Mixed martial arts fighter Sarah (Florentina Holzinger) has reached the end of her competitive career, and in her small Austrian hometown, future prospects look bleak. When we meet her, she’s coaching two half-hearted young girls who accuse her of intruding on their personal space; later, she’s arguing with her sister, whose house she is crashing in. So when a job offer arrives from abroad — the scion of an ultrarich family in Jordan wants her to train his sisters for a month — it seems like a no-brainer. She is flown out and put up in a fancy hotel. Then she’s made to sign a nondisclosure agreement — which is the first clue that something’s amiss.


Directed by Iraqi-born Austrian filmmaker Kurdwin Ayub, “Moon” is a taut thriller of few words and mounting tension. The palatial mansion in which Sarah’s clients live feels like a mausoleum: quiet and ghostly. The girls she is tasked with training are shifty and nervous. There’s no internet in the house, and strange whispers and cries can be heard. Ayub is skillfully coy with exposition — details emerge in bits and pieces — and puts us squarely in the shoes of her befuddled heroine, an outsider who can tell that something is wrong but knows too little, and has too little power, to do anything about it.

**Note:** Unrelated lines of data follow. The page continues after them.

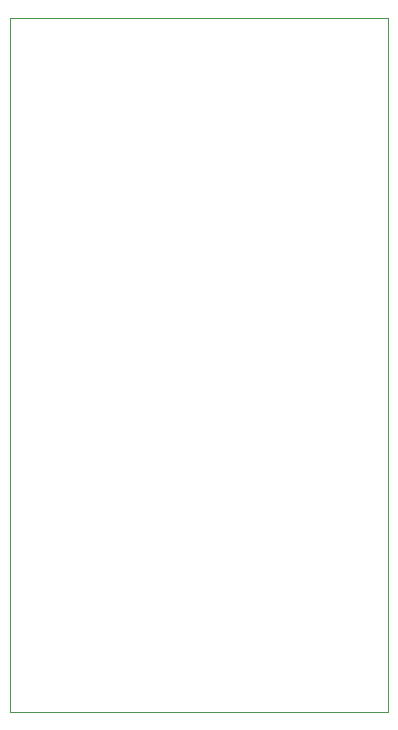
<source format=gbr>
%TF.GenerationSoftware,KiCad,Pcbnew,8.0.3*%
%TF.CreationDate,2024-11-02T12:13:14+01:00*%
%TF.ProjectId,ESP-Now-Gateway,4553502d-4e6f-4772-9d47-617465776179,rev?*%
%TF.SameCoordinates,Original*%
%TF.FileFunction,Profile,NP*%
%FSLAX46Y46*%
G04 Gerber Fmt 4.6, Leading zero omitted, Abs format (unit mm)*
G04 Created by KiCad (PCBNEW 8.0.3) date 2024-11-02 12:13:14*
%MOMM*%
%LPD*%
G01*
G04 APERTURE LIST*
%TA.AperFunction,Profile*%
%ADD10C,0.100000*%
%TD*%
G04 APERTURE END LIST*
D10*
X102250000Y-63250000D02*
X134250000Y-63250000D01*
X134250000Y-122000000D01*
X102250000Y-122000000D01*
X102250000Y-63250000D01*
M02*

</source>
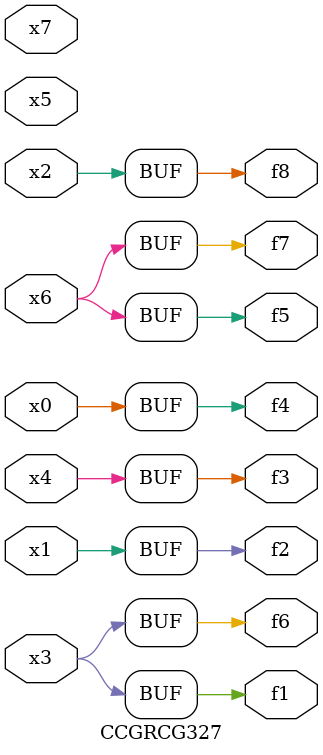
<source format=v>
module CCGRCG327(
	input x0, x1, x2, x3, x4, x5, x6, x7,
	output f1, f2, f3, f4, f5, f6, f7, f8
);
	assign f1 = x3;
	assign f2 = x1;
	assign f3 = x4;
	assign f4 = x0;
	assign f5 = x6;
	assign f6 = x3;
	assign f7 = x6;
	assign f8 = x2;
endmodule

</source>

Driven by Holzinger’s raw, restrained performance, “Moon” upturns white-savior tropes, instead painting a gutting portrait of futility in the face of injustice. (Stream it on Mubi.)



‘Suro’


When Helena (Vicky Luengo) and Ivan (Pol López) leave the city to move to the Spanish countryside, they dream of an idyll. Helena has inherited a house surrounded by a cork estate from her aunt, and the couple plans to raise their soon-coming baby in this sun swept rural village, with fresh air and golden fields. But when they hire a local foreman to harvest the cork, their bubble begins to burst. Ivan, who prides himself on being equitable, tries to insinuate himself among the workers, but they only view him with wariness; in their eyes, he is the “landowner’s husband,” a term loaded with unspoken judgment. Then there are the Moroccan immigrant laborers employed by the foreman, whom Ivan and Helena try to help, only to worsen problems and deepen parochial rifts. Meanwhile, forest fires lurk on the horizon, threatening to burn it all down. Shot and performed with a gorgeous naturalism, “Suro” subtly, intelligently, exposes the naiveté of its protagonists, city-bred do-gooders whose idealism conceals an oblivious narcissism. (Stream it on Tubi.)